THE TASK - Retype each entry verbatim. Do not include the images.

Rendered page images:
┏━━

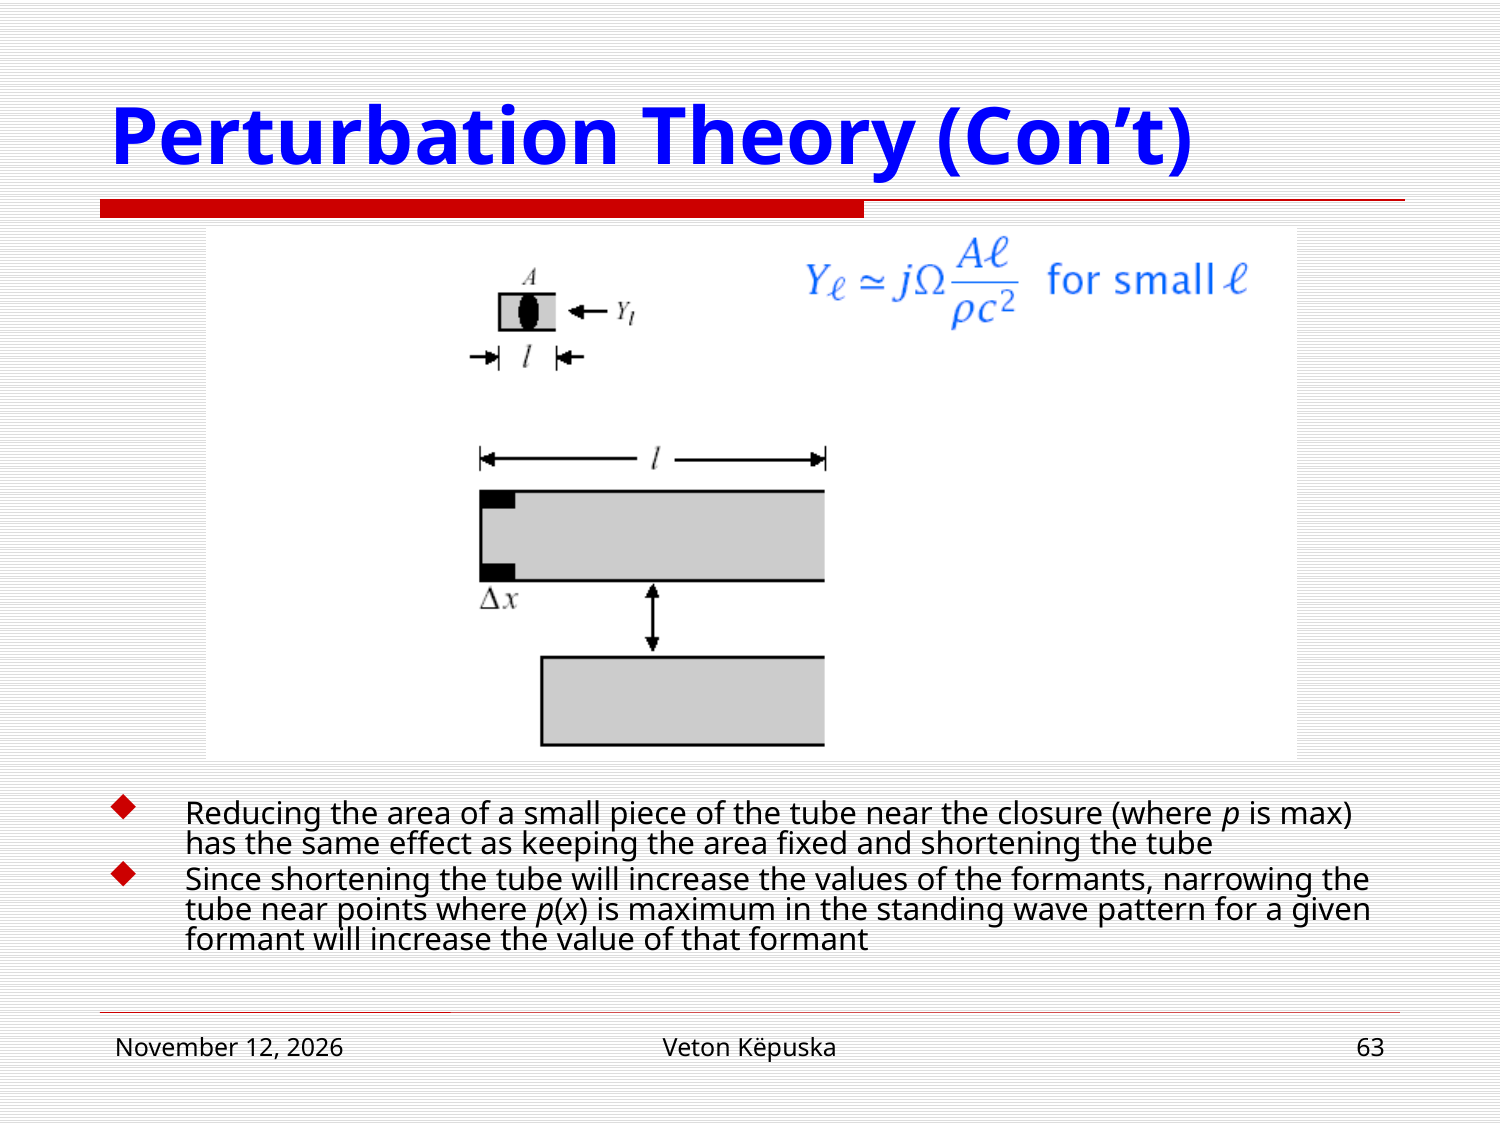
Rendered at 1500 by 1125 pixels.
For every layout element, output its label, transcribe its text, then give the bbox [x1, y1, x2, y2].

list Reducing the area of a small piece of the tube near the closure (where p is max) has the same effect as keeping the area fixed and shortening the tube Since shortening the tube will increase the values of the formants, narrowing the tube near points where p(x) is maximum in the standing wave pattern for a given formant will increase the value of that formant [92, 237, 1406, 988]
footer Veton Këpuska [512, 1024, 988, 1103]
slide_number 63 [1074, 1024, 1401, 1103]
title Perturbation Theory (Con’t) [93, 49, 1407, 188]
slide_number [99, 1024, 426, 1103]
picture [205, 227, 1298, 761]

┗━━

WRITTEN RESPONSE -
Rendered at 1500 by 1125 pixels.
For every layout element, output its label, transcribe its text, then give the bbox [x1, y1, x2, y2].

list Reducing the area of a small piece of the tube near the closure (where p is max) has the same effect as keeping the area fixed and shortening the tube Since shortening the tube will increase the values of the formants, narrowing the tube near points where p(x) is maximum in the standing wave pattern for a given formant will increase the value of that formant [92, 237, 1406, 988]
footer Veton Këpuska [512, 1024, 988, 1103]
slide_number 63 [1074, 1024, 1401, 1103]
title Perturbation Theory (Con’t) [93, 49, 1407, 188]
slide_number [99, 1024, 426, 1103]
picture [205, 227, 1298, 761]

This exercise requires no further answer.